CHECK YOUR UNDERSTANDING |
1) In the post on interest rates and tax cuts, who wrote the opinion piece that Nicholas brought to the author's attention?
2) Write out word for word the part of the post on interest rates and tax cuts starting at "True, as the" and ending at "most productive use.".

SUPPLIED PASSAGE |
★ ★ ★
More on interest rates and tax cuts

Cub Troppo readers have presumably been following my discussion with Brendan Halfweeg on the comments thread of Nicholas’s post on interest rates and tax cuts, with the eager fascination normally reserved for a match-point rally in a Wimbledon final. The ball is currently in Brendan’s court, but in the meantime Nicholas has brought to my attention an opinion piece by Sinclair Davidson and Alex Robson, which sounds similar in flavour to what Brendan was arguing. Whether Brendan read some earlier piece by the same authors, or whether the arguments have been doing the rounds in ‘Austrian’ circles that both Brendan and Davidson-Robson are wired into, I’m not sure. But if this is the complete argument, then there is no need for Brendan to continue, because I’m now satisfied that it’s the most perfect nonsense, and my curiosity is fully exhausted. A line-by-line examination is the best way to show what’s wrong with it.

The question is whether the tax cuts promised by the Coalltion and Labor will aggravate inflation. Davidson and Robson note that the received view is they will. They cite Saul Eslake and Peter Hartcher as representative of those who think the proposals are irresponsible… and then they’re off:

Neither is arguing that tax cuts per se cause inflation; they’re suggesting that economic growth and full employment cause inflation.

Actually, they’re not saying either of those two things. They’re saying inflation is triggered when aggregate demand grows too fast for productive capacity to keep up and systematic labour shortages arise.

True, as the economy approaches capacity prices will rise.

Indeed it’s almost true by definition. ‘Full capacity’ is not easy to define or measure, but a common operational definition is that it’s a level of output at which, if demand exceeds this level, prices must rise.

This simply reflects that resources, including labour, are now more valuable and are being employed in their most productive use.

Here is where the argument starts to take on its distinctive, and weird, flavour. What on earth does this mean? It’s quite simply a logical impossibility for all resources to increase in value as a result of higher domestic spending. The joint value of resources is determined by their productivity in terms of domestic products and by the country’s international terms of trade. Neither of these changes when taxes are cut. If the price of labour increases the return on capital goes down.
★ ★ ★
MATERIAL PROVIDED |
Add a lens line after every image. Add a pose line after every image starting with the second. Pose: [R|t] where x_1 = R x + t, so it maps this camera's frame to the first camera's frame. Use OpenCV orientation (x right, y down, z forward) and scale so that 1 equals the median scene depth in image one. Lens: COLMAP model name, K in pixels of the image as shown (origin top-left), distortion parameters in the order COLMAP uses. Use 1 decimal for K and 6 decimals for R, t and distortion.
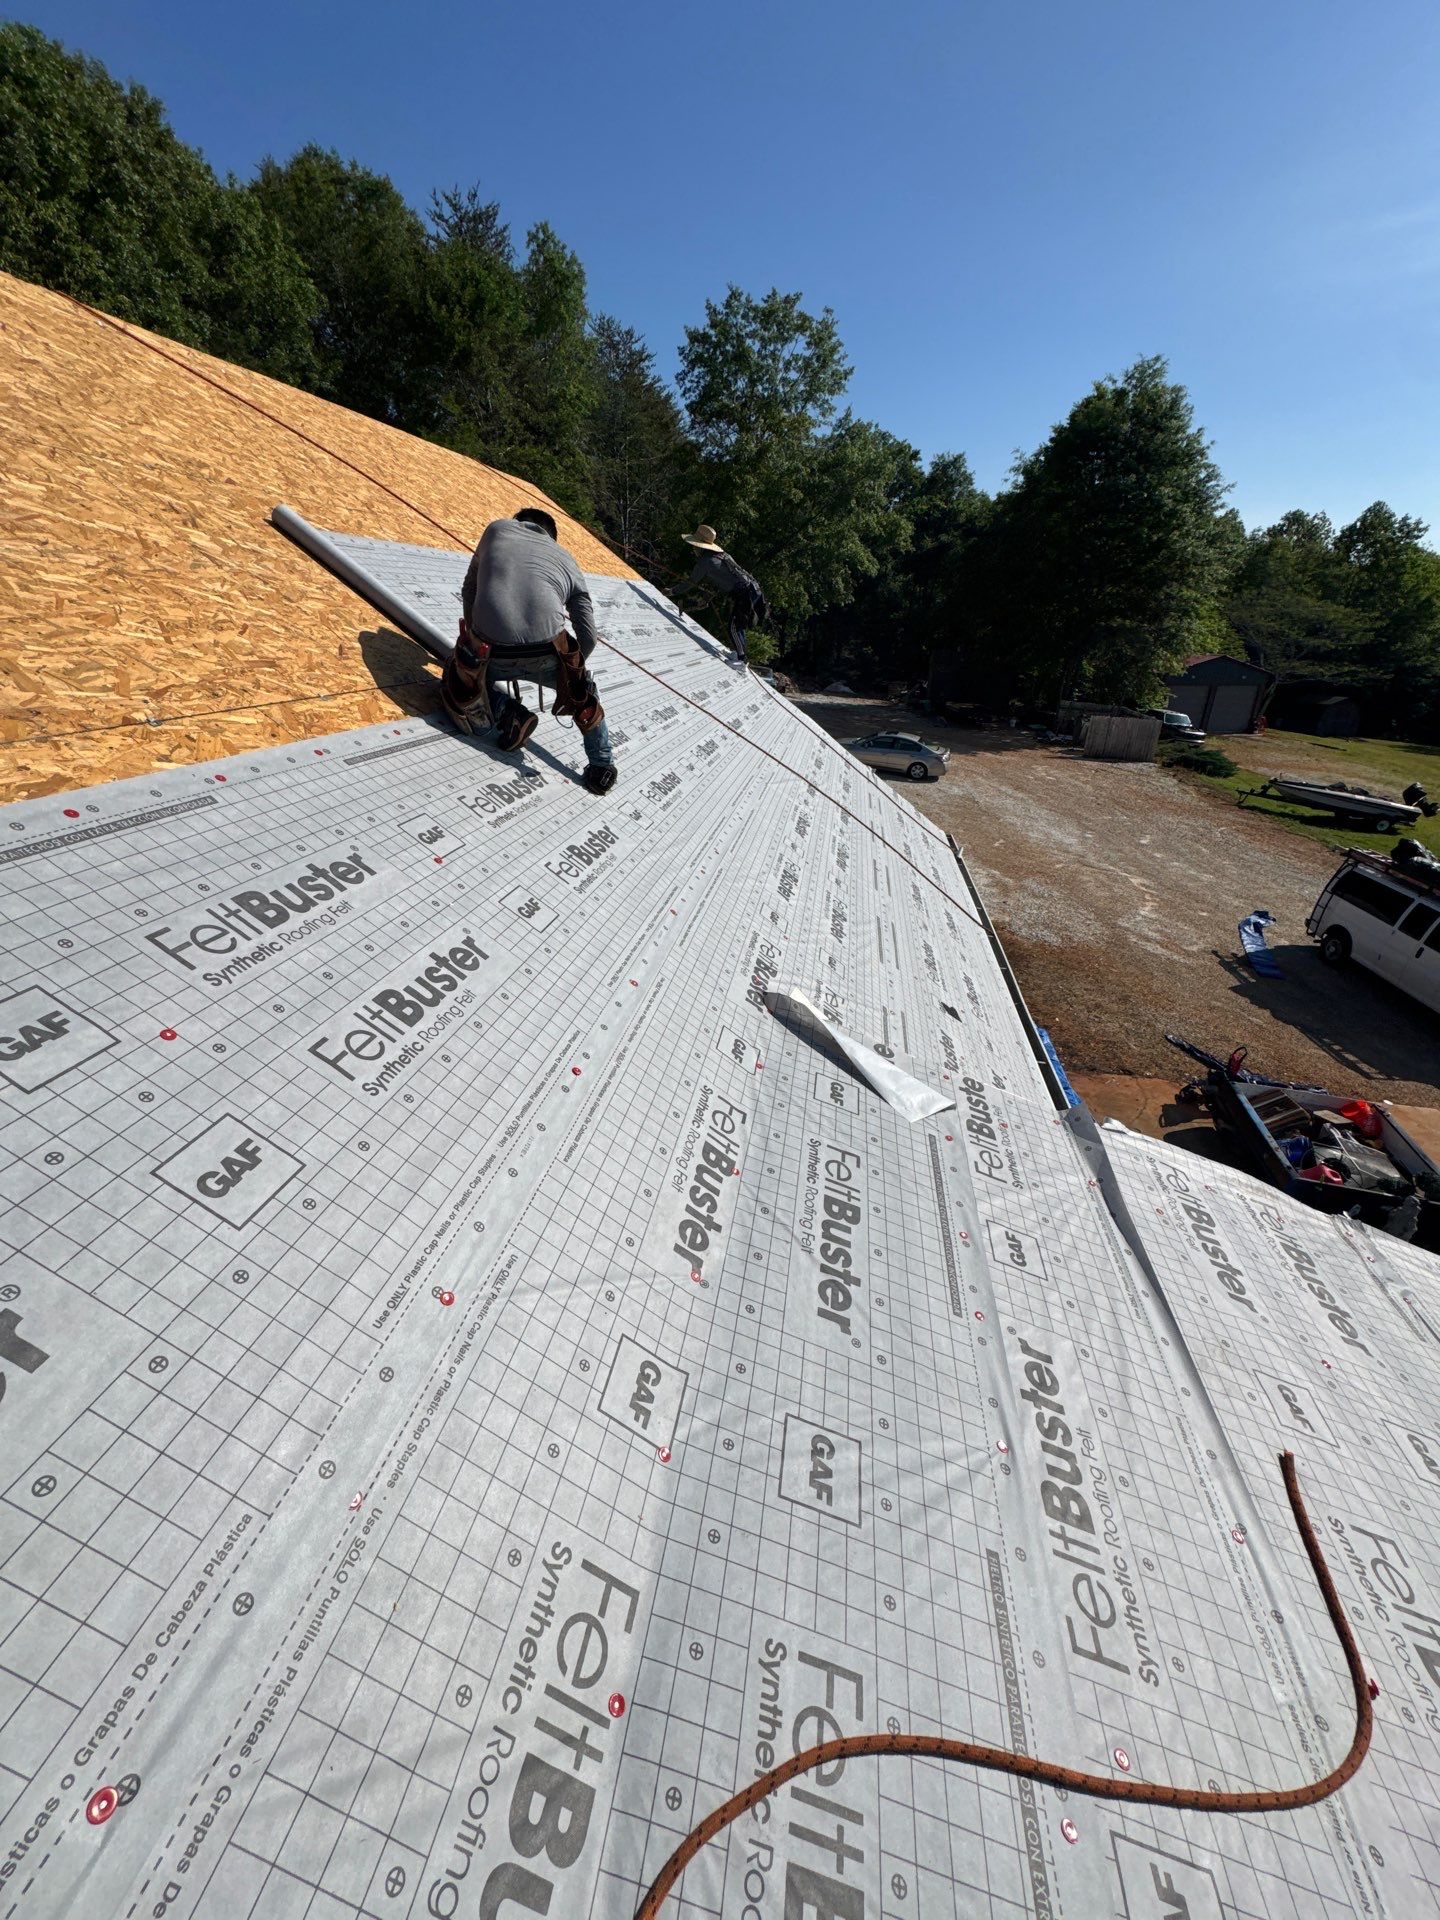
lens RADIAL K [[759.7, 0, 717.8], [0, 759.7, 960.5], [0, 0, 1]] dist [-0.001638, 0.000378]
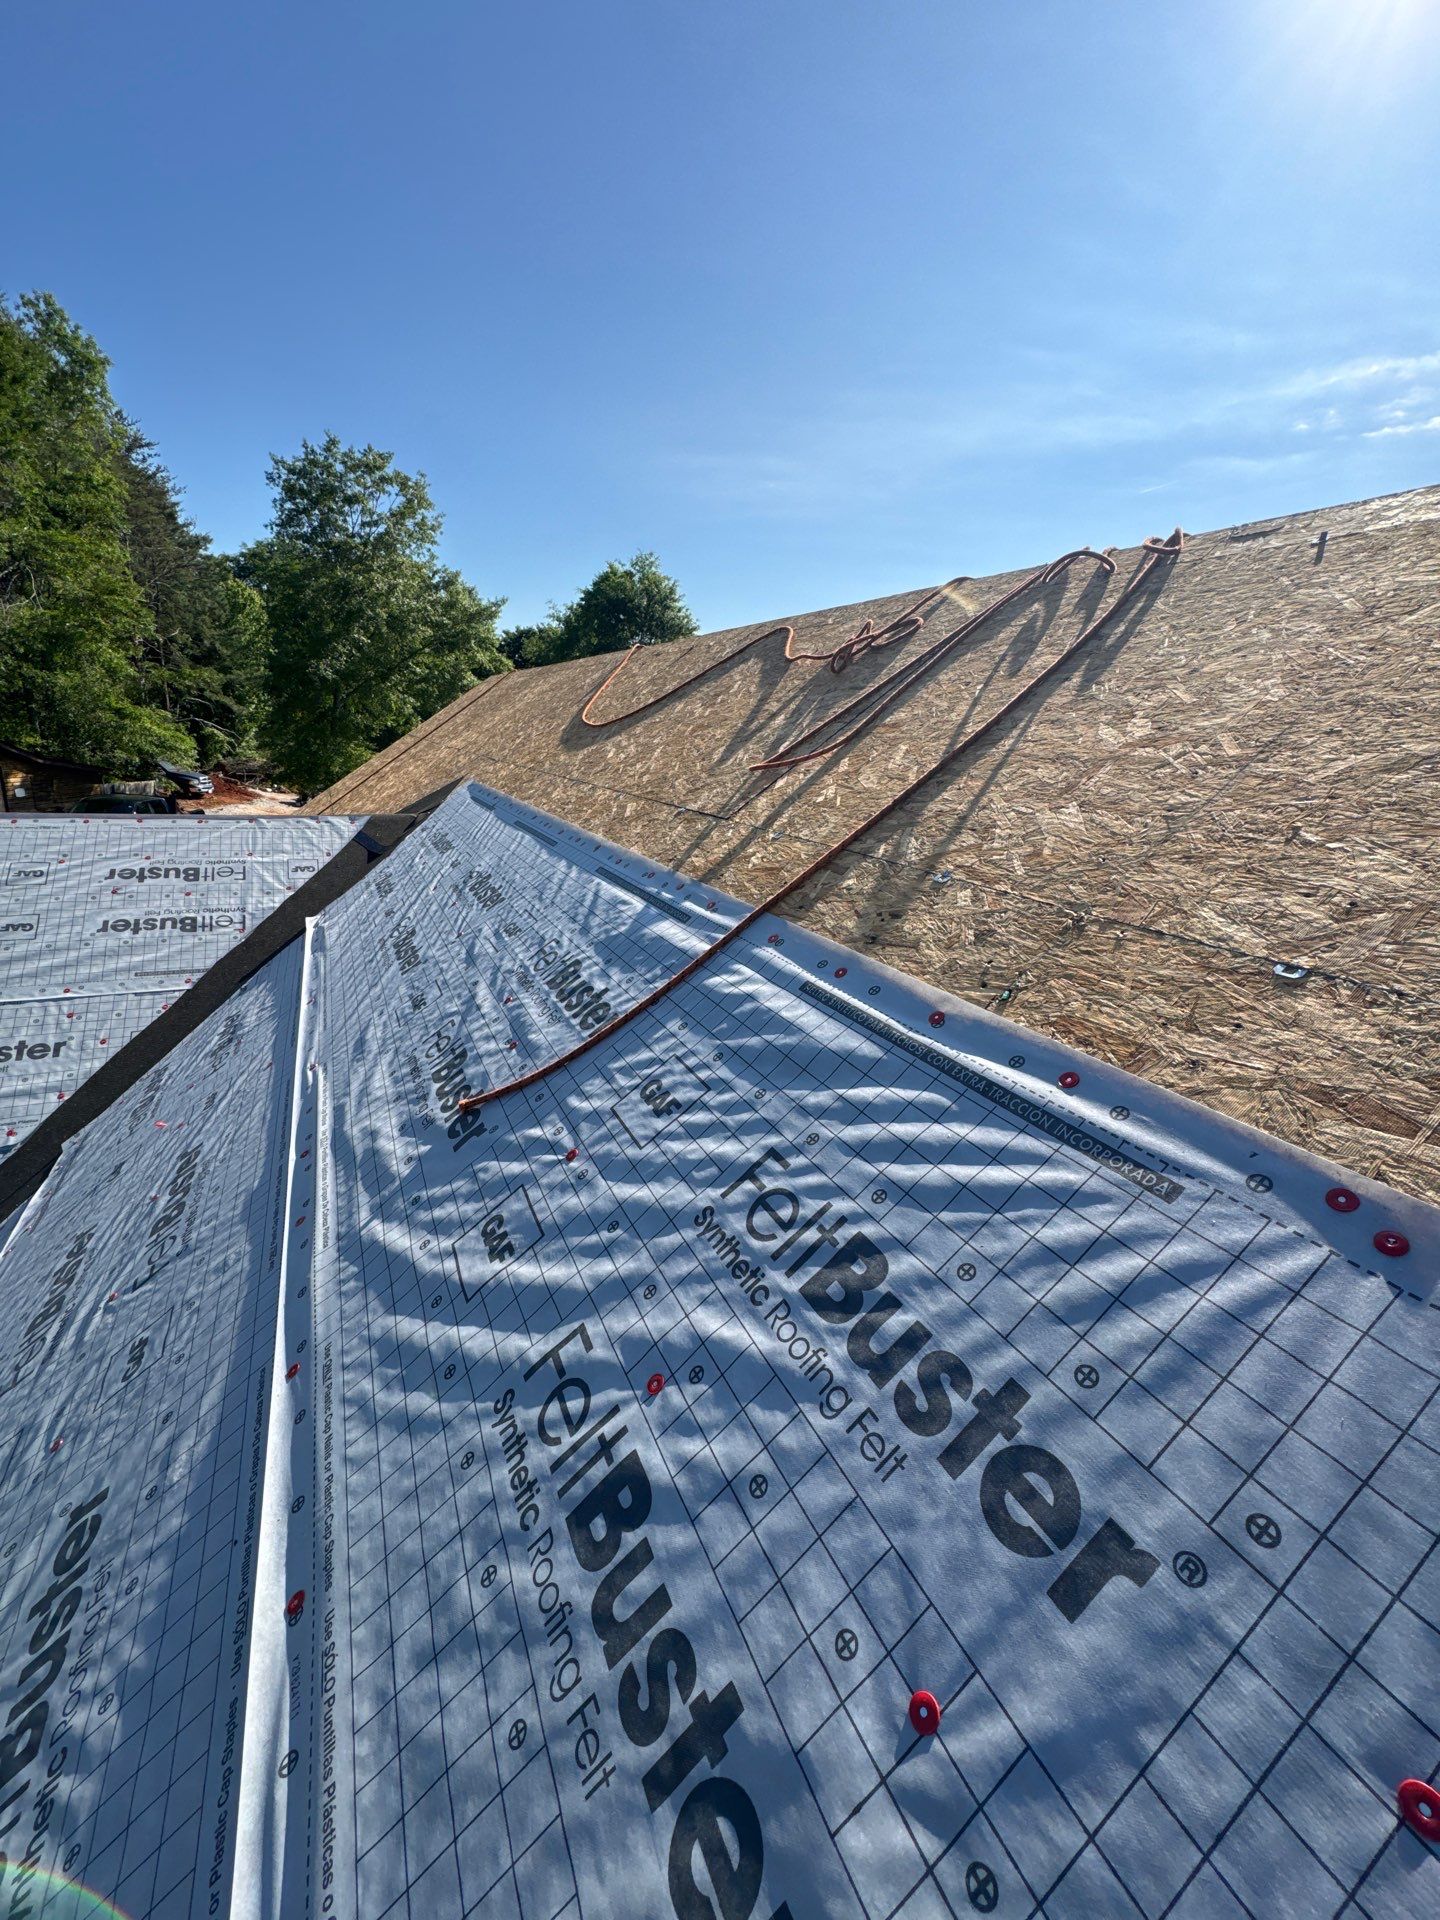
lens RADIAL K [[759.7, 0, 717.8], [0, 759.7, 957.5], [0, 0, 1]] dist [-0.001638, 0.000378]
pose [[0.807872, -0.129030, 0.575060, -2.714878], [0.196205, 0.978964, -0.055981, -0.199223], [-0.555740, 0.158055, 0.816194, -0.428446]]
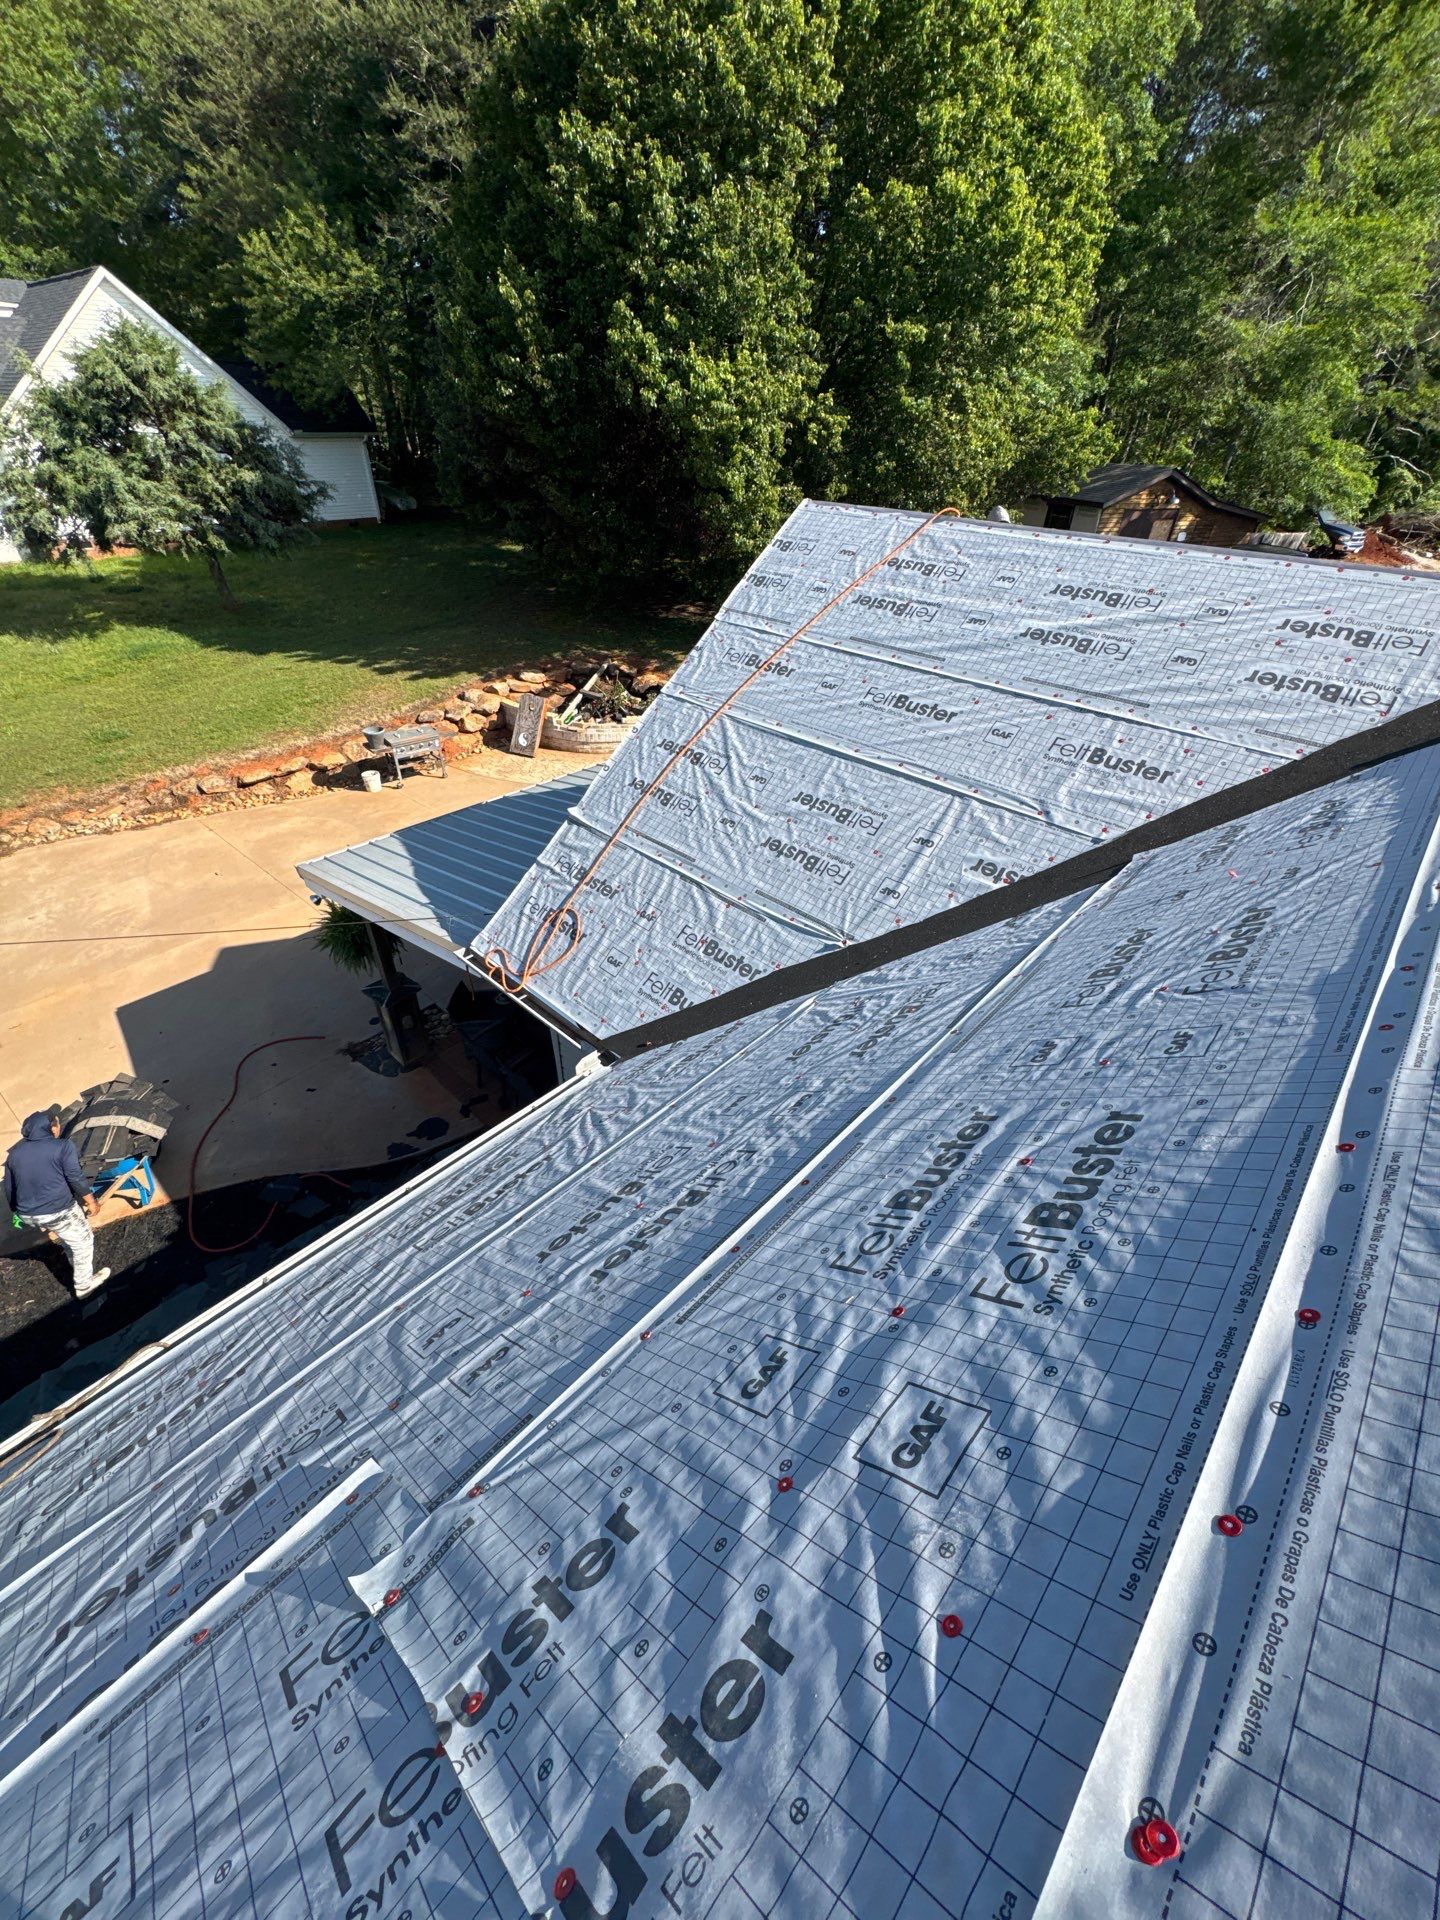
lens RADIAL K [[759.7, 0, 730.2], [0, 759.7, 956.9], [0, 0, 1]] dist [-0.001638, 0.000378]
pose [[0.838795, 0.325459, -0.436463, -2.870477], [-0.240236, 0.940647, 0.239730, -0.154407], [0.488580, -0.096230, 0.867196, -0.456754]]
★ ★ ★
ANSWERS TO THE EXERCISES |
1) Sinclair Davidson and Alex Robson.

2)
True, as the economy approaches capacity prices will rise.

Indeed it’s almost true by definition. ‘Full capacity’ is not easy to define or measure, but a common operational definition is that it’s a level of output at which, if demand exceeds this level, prices must rise.

This simply reflects that resources, including labour, are now more valuable and are being employed in their most productive use.